> TRECHO FORNECIDO:
<<<<
À diferença do despotismo que implica passividade: “Um homem de atividade mental sobre-humana dirigindo todos os afazeres de um povo mentalmente passivo”, a democracia supõe “indivíduos livres” (“maiores de idade” diria Kant), em que os altos objetivos que devem cultivar, excelência intelectual, prática e moral, requerem um caráter ativo (Magid, 1992: 745): 
(...) dentre os dois tipos comuns de caráter, qual seria desejável que predominasse - o ativo ou o passivo - aquele que combate os males, ou aquele que os suporta: aquele que se curva às circunstâncias, ou aquele que se esforça para que as circunstâncias se curvem (...) Não pode haver nenhuma dívida de que o tipo passivo de caráter é preferido pelo governo de um ou de poucos e que o tipo de ativo e independente é preferido pelo governo da maioria (popular) (Mill, 1989: 221).
>>>>
> AÇÃO NECESSÁRIA 1:
Resuma o trecho fornecido em duas frases.
> AÇÃO NECESSÁRIA 2:
De acordo com o trecho fornecido, que tipo de caráter é preferido pelo governo da maioria?

> LINHAS FORNECIDAS:
<<<<
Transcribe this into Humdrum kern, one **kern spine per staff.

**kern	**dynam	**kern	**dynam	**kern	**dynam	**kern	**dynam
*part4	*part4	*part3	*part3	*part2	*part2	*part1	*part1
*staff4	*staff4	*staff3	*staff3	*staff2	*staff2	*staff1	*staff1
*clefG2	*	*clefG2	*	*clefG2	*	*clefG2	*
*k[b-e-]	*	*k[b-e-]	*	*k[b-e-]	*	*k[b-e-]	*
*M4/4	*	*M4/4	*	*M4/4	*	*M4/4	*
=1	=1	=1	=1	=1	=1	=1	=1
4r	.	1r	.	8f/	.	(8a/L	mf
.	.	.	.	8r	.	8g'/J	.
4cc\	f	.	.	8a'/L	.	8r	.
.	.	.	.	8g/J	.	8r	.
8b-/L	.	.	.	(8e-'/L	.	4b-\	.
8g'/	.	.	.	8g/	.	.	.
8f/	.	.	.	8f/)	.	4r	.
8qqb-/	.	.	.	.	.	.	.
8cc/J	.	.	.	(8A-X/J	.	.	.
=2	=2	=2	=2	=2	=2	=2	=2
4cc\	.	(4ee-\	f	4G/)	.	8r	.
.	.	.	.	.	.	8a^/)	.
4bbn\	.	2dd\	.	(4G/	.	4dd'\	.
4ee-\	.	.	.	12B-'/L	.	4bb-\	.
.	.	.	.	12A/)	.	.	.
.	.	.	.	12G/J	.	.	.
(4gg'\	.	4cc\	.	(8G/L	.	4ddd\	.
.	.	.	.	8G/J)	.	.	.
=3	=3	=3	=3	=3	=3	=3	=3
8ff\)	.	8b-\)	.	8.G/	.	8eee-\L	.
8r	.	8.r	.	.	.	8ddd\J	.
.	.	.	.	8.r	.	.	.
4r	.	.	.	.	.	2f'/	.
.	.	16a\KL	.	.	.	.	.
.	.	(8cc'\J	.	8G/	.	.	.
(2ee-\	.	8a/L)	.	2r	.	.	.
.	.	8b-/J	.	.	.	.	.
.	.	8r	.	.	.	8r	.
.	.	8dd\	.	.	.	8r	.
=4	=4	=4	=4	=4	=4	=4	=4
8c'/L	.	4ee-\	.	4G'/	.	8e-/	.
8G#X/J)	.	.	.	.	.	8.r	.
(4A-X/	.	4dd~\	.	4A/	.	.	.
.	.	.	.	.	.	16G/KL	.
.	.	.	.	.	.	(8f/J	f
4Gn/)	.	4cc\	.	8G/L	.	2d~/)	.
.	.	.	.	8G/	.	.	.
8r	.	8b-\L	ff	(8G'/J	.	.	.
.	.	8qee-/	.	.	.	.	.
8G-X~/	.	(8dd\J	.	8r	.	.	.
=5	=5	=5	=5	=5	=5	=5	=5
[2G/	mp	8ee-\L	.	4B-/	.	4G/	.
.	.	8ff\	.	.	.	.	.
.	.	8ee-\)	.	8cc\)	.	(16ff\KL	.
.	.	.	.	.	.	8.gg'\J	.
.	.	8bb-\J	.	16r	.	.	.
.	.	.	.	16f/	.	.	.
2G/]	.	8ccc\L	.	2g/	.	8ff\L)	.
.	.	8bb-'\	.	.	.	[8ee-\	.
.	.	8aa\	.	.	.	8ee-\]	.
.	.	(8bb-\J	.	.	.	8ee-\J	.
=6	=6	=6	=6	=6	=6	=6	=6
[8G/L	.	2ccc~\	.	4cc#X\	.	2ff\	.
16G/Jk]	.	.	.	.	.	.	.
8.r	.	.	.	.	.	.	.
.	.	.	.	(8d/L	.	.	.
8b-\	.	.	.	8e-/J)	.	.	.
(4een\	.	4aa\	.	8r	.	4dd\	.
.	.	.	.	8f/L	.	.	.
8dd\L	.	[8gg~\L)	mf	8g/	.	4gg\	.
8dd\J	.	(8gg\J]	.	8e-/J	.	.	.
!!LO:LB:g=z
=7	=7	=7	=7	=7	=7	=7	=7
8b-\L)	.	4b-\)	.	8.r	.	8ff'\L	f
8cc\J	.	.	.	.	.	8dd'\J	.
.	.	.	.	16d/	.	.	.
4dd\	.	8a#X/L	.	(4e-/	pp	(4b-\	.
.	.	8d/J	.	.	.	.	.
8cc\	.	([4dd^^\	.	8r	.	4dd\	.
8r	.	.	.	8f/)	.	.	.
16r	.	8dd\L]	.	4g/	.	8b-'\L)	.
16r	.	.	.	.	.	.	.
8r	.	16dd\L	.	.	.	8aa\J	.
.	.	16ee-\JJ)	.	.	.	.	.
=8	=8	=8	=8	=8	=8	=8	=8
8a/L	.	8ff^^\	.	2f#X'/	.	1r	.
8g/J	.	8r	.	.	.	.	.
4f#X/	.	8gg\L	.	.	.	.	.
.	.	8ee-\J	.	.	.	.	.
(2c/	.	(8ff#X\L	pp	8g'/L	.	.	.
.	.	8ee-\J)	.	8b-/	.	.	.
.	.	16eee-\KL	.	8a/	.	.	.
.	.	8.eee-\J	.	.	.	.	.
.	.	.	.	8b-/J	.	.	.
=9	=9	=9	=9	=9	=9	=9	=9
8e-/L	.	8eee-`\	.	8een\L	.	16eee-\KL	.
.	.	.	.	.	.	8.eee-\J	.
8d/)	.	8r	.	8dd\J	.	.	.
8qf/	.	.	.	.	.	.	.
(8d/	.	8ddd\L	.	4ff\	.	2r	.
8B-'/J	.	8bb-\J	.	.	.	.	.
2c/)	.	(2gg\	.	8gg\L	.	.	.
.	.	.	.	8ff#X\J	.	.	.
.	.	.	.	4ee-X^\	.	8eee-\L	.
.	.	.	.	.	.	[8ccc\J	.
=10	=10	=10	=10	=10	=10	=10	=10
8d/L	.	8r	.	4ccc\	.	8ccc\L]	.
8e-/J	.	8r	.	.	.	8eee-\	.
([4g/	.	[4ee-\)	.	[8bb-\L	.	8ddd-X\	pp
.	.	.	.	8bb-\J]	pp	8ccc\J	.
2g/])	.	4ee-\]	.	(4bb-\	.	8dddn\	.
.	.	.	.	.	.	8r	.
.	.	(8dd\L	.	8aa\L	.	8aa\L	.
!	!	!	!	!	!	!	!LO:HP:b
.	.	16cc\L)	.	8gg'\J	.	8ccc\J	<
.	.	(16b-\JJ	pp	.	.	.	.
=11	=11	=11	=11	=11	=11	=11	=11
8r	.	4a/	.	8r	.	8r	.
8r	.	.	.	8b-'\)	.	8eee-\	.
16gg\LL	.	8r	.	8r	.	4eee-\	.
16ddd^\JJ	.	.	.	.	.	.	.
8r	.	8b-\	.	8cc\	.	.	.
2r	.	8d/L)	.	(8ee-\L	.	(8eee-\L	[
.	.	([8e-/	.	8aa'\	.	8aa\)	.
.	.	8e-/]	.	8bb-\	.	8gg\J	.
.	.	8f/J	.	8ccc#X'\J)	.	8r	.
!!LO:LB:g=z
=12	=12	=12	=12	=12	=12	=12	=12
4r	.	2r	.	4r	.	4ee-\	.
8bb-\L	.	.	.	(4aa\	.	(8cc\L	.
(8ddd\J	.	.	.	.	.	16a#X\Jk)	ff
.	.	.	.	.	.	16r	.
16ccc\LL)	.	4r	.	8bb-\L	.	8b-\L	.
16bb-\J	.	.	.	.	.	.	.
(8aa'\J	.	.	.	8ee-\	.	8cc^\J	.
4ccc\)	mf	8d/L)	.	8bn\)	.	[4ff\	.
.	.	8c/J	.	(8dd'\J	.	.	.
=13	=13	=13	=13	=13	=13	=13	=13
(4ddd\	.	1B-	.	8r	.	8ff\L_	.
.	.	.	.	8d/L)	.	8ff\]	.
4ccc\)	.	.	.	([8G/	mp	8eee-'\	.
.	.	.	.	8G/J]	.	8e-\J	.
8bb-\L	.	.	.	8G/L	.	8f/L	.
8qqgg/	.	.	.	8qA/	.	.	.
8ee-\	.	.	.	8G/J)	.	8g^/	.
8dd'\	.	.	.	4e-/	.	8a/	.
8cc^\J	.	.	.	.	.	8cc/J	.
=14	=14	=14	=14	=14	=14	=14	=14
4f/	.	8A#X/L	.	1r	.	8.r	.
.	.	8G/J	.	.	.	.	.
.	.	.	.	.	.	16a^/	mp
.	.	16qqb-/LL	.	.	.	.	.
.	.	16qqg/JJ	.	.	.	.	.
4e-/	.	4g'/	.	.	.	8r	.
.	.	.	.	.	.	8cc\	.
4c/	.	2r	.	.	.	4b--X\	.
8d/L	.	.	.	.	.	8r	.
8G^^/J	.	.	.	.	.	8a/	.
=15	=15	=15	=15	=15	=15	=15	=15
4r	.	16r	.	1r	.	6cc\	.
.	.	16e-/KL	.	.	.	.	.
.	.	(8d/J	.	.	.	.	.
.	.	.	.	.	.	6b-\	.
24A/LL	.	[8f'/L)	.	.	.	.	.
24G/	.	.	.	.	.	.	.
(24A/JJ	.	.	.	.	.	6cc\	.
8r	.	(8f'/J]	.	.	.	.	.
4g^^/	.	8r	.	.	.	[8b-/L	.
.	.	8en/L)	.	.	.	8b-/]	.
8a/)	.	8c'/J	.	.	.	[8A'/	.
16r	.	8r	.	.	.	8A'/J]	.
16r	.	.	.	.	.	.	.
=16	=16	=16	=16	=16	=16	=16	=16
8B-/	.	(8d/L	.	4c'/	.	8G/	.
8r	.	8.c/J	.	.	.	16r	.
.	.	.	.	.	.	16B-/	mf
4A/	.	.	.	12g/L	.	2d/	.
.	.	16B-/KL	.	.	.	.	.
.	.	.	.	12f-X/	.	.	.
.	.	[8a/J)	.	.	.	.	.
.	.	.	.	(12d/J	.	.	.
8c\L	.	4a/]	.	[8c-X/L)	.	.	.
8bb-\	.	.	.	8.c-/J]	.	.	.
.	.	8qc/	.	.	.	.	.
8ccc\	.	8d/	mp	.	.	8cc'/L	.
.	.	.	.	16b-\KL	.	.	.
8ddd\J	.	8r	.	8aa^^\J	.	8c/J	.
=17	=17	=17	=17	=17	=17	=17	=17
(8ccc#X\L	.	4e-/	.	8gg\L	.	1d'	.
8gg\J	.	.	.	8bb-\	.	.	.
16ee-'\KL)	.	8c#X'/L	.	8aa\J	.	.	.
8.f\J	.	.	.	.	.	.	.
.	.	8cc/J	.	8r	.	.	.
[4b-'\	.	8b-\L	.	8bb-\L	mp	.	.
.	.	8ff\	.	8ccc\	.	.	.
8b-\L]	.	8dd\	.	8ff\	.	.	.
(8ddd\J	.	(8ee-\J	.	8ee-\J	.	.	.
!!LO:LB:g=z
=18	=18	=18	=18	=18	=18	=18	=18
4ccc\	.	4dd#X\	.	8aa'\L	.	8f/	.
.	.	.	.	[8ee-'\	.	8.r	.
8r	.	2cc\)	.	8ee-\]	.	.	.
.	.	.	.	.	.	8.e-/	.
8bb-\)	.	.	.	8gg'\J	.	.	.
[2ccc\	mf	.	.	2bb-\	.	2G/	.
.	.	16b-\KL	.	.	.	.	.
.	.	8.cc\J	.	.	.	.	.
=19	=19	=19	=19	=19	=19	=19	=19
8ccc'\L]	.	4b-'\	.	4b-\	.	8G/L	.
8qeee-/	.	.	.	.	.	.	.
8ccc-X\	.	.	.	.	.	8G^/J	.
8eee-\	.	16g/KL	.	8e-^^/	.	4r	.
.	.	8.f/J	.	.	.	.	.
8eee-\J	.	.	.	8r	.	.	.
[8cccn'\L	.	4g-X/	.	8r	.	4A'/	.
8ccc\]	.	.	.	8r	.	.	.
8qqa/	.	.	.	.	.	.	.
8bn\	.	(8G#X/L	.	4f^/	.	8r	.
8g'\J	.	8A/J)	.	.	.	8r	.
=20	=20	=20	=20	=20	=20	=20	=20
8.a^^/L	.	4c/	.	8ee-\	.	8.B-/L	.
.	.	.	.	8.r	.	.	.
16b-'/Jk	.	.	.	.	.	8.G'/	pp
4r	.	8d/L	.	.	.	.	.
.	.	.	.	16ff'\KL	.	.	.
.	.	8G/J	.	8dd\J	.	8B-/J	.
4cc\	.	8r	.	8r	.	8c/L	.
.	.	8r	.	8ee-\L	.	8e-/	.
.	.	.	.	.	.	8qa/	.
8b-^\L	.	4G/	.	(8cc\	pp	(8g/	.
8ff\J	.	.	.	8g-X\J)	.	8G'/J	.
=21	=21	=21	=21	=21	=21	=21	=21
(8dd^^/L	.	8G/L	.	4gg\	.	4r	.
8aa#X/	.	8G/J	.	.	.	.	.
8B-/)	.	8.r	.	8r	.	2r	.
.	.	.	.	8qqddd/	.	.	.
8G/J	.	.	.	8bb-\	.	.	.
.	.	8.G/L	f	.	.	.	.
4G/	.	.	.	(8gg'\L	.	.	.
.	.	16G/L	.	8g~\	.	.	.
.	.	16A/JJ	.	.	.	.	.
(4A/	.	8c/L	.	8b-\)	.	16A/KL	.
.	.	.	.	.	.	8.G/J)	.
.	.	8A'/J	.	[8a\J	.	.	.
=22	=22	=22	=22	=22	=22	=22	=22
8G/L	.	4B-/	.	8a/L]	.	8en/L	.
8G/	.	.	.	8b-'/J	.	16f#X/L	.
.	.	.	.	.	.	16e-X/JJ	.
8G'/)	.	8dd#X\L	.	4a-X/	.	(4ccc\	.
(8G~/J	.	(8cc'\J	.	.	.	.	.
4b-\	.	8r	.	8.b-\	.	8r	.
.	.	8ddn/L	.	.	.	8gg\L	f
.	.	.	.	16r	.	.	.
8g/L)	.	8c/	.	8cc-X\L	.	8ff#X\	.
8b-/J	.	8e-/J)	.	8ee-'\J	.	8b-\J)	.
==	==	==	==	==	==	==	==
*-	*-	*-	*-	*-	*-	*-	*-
>>>>
> SOLUÇÃO DO EXERCÍCIO 1:
Diferentemente do despotismo, em que um homem de atividade mental sobre-humana dirige todos os afazeres de um povo mentalmente passivo, a democracia supõe indivíduos livres, cujos altos objetivos de excelência intelectual, prática e moral requerem um caráter ativo. Na citação de Mill, o tipo passivo de caráter é preferido pelo governo de um ou de poucos, enquanto o tipo ativo e independente é preferido pelo governo da maioria.

> SOLUÇÃO DO EXERCÍCIO 2:
O tipo ativo e independente.